The Avengers is one of the best superhero movies ever made. Like some of the other recent superhero movies, the thing that made it so good wasn’t just the spectacular adventure, but the personal stories intertwined with that adventure. Real characters that develop as the story unfolds, adding a literary depth to the well-crafted adventure. In this case, a key theme was how a bunch of diverse and independent characters came together to battle something bigger than all of them, and how they ultimately succeeded. There’s was a success born not only from physical power, but from paradox ultimately more powerful than even the tesseract. The seed for this paradox was planted near the beginning, during Loki’s speech.

At that point, Loki speaks to a crowd under his control. After commanding them to kneel, he proclaims that humans “were made to be ruled”. Interestingly, no argument is made against that, but exception is taken to Loki being the ruler. In a very real sense, the statement is true, because we all choose who is the ruler of our lives. One way to frame this is whether we choose to focus on self or selflessness. Basically, we decide who is going to be Lord of our life; ourself, or someone else.
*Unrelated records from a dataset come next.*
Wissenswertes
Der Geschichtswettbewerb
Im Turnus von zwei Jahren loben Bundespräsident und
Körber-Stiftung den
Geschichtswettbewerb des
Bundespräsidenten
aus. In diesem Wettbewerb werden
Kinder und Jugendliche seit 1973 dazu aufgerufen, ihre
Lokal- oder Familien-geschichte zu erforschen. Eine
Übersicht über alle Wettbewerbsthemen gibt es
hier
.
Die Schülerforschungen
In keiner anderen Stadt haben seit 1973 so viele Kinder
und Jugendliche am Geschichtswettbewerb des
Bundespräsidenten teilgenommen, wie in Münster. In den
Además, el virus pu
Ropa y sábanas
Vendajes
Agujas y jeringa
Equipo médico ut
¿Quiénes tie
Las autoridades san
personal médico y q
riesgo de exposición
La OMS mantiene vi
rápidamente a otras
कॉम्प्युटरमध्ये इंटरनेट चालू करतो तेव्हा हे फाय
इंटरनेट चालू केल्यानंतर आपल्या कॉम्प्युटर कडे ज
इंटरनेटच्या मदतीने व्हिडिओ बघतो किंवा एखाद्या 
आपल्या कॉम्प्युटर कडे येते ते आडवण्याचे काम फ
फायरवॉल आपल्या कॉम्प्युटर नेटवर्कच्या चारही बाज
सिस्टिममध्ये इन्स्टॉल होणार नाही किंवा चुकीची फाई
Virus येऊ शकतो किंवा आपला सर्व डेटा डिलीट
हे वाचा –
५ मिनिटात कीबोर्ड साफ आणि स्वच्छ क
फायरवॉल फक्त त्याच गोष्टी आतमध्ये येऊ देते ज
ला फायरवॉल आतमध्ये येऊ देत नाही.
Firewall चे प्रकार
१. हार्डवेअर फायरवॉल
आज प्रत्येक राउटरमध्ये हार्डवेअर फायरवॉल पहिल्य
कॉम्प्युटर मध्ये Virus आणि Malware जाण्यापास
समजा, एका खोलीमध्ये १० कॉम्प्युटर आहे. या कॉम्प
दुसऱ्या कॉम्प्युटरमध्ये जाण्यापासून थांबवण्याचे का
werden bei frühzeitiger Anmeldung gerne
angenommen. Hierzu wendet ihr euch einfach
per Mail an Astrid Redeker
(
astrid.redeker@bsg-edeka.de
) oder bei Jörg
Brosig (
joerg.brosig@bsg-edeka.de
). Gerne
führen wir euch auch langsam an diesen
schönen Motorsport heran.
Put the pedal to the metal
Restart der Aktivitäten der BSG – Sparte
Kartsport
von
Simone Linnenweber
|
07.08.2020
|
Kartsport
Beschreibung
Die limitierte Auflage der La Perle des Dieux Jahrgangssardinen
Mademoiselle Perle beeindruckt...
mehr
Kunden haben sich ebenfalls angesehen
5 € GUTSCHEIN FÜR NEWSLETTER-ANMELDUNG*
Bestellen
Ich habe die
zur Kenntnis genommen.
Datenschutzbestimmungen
In the movie, the heroes faced this dilemma as they struggled to work together without destroying each other (and perhaps the entire world) in the process. All of them were powerful and strongly independent. For example, Tony Stark was so arrogantly independent and egotistic, that he was deemed unsuitable to work with the in a team (“I don’t play well with others”). As powerful as they were, as long as each asserted his own will, they had no success. When they tried to work together, they were less than the sum of their parts.

It was only upon the death of Agent Coulsen that they began to look beyond themselves and came together in a spirit of selflessness. They realized the necessity of putting their individual perspectives below the greater need of defending the planet. Each had different abilities, and could support the effort in a way that none of the others could. The best chance for success lay in making sure they each used their special talents the most effective way possible, but coordinated so that they worked in harmony instead of conflict. Thus, each one had to put his or her strength in the service of the group.

For this to work, they needed a leader to coordinate. But in this context, any leader had to be selfless as well, able to think of the whole space, and not just those aspects he was special at. This leadership position fell naturally to Captain America. He was a natural choice for two reasons. First, they were in a war, and he was the ultimate soldier. Second, and more important, he was the most selfless one of the group. Although others, like Thor and to some extent Ironman, developed some sense of self-sacrifice in their growth as heroes, Captain America was chosen from the beginning because of this trait. While still normally human in his origin movie, a pivotal event occurs in which he throws himself on a grenade in order to save others. And in the Avengers, while part of an elite group with incredible powers, he acknowledge the reality of an even more supreme power.

With Captain America as leader, and each Avenger serving the common good in their best form, they began to act like a single unit, like a single body functioning in unity. In this sense, they can be a model for the Body of Christ. Just like each Avenger had their own specialty, each Christian has a spiritual gifts and talents. And just like the Avengers fulfilled their talents only after recognizing the sacrifice of Agent Coulsen and coming together in selflessness, we are fulfilled only in recognizing Christ’s sacrifice and coming together while dying to self. While Captain America was the leader in the movie, our leader is Christ: Lord of our individual and corporate lives.

The beautiful reality is that the success of them working together was based on their individual selflessness. The team was only truly formed when they each denied themselves. The truth that we are only fully realized as individuals when we bow down to Christ, is also manifested corporately. The group is properly alive only when the individuals die to themselves.

So in this sense Loki was right: we are at our best when ruled, but only when that ruler is the Lord.